#### SUPPLIED RECORDS ####
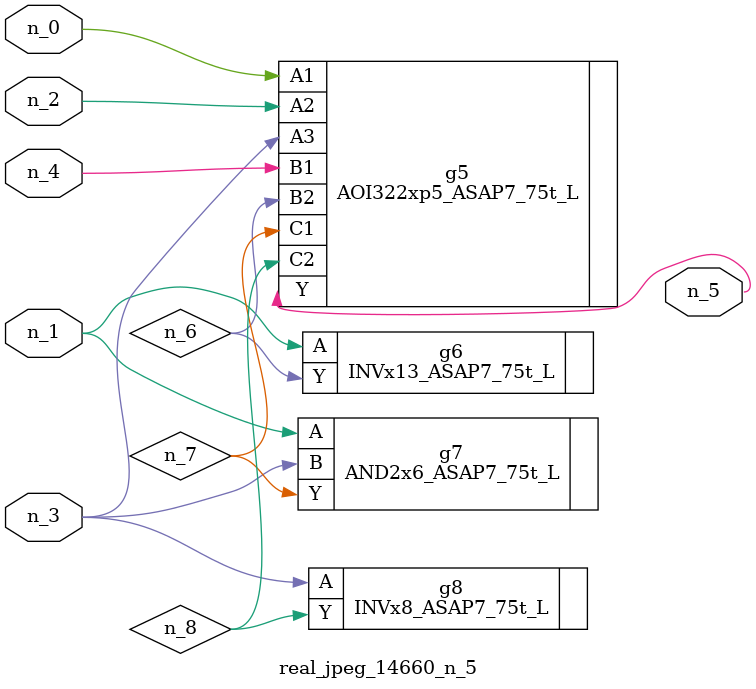
<source format=v>
module real_jpeg_14660_n_5 (n_4, n_0, n_1, n_2, n_3, n_5);

input n_4;
input n_0;
input n_1;
input n_2;
input n_3;

output n_5;

wire n_8;
wire n_6;
wire n_7;

AOI322xp5_ASAP7_75t_L g5 ( 
.A1(n_0),
.A2(n_2),
.A3(n_3),
.B1(n_4),
.B2(n_6),
.C1(n_7),
.C2(n_8),
.Y(n_5)
);

INVx13_ASAP7_75t_L g6 ( 
.A(n_1),
.Y(n_6)
);

AND2x6_ASAP7_75t_L g7 ( 
.A(n_1),
.B(n_3),
.Y(n_7)
);

INVx8_ASAP7_75t_L g8 ( 
.A(n_3),
.Y(n_8)
);


endmodule
</source>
####
WHAT TO PRODUCE → Type the material out again exactly. Skip the pictures.

RESPONSE AREA →
<source format=v>
module real_jpeg_14660_n_5 (n_4, n_0, n_1, n_2, n_3, n_5);

input n_4;
input n_0;
input n_1;
input n_2;
input n_3;

output n_5;

wire n_8;
wire n_6;
wire n_7;

AOI322xp5_ASAP7_75t_L g5 ( 
.A1(n_0),
.A2(n_2),
.A3(n_3),
.B1(n_4),
.B2(n_6),
.C1(n_7),
.C2(n_8),
.Y(n_5)
);

INVx13_ASAP7_75t_L g6 ( 
.A(n_1),
.Y(n_6)
);

AND2x6_ASAP7_75t_L g7 ( 
.A(n_1),
.B(n_3),
.Y(n_7)
);

INVx8_ASAP7_75t_L g8 ( 
.A(n_3),
.Y(n_8)
);


endmodule
</source>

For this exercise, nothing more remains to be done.